- _Excerpted passage_
---
Head coach Joe Tiller has built a team that is solid in every area and may be excellent in most of them.
While Purdue has not faced a lot of high-level teams to this point in the season, the Boilermakers have played a suffocating brand of defense (a Big Ten-low 12.8 points per game) and have a versatile, if not exactly high-flying, offense that is averaging 33.4 points per game.
It should be more of the same when a flawed Penn State team comes to West Lafayette.
The Nittany Lions are a team in transition after losing a boatload of talent to the NFL, and Purdue's experience edge should be apparent on both sides of the line.
The Boilermakers have a first-rate passing game with Kyle Orton at quarterback. They can run the ball very well with Jerod Void and Jerome Brooks. The defense is tough and nasty. It's nearly impossible to run the ball against Purdue because of DE Shaun Phillips and MLB Niko Koutivides, and S Stuart Schweigert anchors a tremendous pass defense.
The Boilermakers have also gotten a big lift from special teams -- an area that was a weakness last season.
It all should add up to Purdue's fifth straight win this weekend.
---
- _Data_
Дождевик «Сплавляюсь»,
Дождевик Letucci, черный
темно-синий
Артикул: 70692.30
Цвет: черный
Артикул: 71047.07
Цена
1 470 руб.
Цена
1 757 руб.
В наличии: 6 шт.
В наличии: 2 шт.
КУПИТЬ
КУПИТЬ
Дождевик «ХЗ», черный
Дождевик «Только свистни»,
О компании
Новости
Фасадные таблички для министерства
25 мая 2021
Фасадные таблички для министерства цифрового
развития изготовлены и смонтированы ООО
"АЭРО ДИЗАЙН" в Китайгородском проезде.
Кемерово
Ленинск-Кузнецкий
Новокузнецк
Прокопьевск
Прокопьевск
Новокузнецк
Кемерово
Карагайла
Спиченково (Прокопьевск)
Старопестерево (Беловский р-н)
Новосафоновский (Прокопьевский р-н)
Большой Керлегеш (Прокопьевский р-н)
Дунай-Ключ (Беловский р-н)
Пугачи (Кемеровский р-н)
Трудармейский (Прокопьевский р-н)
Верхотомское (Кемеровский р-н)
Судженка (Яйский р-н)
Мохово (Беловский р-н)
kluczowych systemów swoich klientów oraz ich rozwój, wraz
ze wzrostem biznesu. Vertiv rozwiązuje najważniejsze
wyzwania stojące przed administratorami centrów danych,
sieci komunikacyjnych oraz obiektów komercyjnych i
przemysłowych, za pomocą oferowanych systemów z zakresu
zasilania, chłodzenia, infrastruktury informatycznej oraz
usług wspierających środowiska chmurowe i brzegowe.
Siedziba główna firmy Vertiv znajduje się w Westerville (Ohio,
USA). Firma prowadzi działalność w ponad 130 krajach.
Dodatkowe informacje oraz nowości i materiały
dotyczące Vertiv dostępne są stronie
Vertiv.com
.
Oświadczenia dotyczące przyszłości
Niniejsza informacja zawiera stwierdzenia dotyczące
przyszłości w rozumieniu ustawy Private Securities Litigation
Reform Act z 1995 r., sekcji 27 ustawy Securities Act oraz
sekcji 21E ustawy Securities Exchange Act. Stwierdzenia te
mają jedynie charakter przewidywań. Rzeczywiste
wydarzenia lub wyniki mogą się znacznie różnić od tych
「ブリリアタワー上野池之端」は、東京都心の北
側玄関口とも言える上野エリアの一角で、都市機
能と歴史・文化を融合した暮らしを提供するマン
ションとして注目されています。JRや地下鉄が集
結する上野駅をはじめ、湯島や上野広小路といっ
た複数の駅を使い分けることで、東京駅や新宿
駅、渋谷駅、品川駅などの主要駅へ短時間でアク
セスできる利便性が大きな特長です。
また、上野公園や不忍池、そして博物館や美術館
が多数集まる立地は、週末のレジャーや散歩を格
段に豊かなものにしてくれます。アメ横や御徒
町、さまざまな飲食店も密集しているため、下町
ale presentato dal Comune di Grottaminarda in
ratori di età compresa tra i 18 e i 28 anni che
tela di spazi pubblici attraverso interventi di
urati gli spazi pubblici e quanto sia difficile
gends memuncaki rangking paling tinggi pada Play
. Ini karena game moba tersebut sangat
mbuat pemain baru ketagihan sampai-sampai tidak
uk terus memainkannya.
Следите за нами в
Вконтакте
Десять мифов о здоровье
---
- _Exercise 1_
In the Purdue preview, how many points per game is Purdue's offense averaging?
- _Exercise 2_
Copy the Purdue preview word for word from "While Purdue has" to "of the line.".

- _Response 1_
33.4 points per game

- _Response 2_
While Purdue has not faced a lot of high-level teams to this point in the season, the Boilermakers have played a suffocating brand of defense (a Big Ten-low 12.8 points per game) and have a versatile, if not exactly high-flying, offense that is averaging 33.4 points per game.
It should be more of the same when a flawed Penn State team comes to West Lafayette.
The Nittany Lions are a team in transition after losing a boatload of talent to the NFL, and Purdue's experience edge should be apparent on both sides of the line.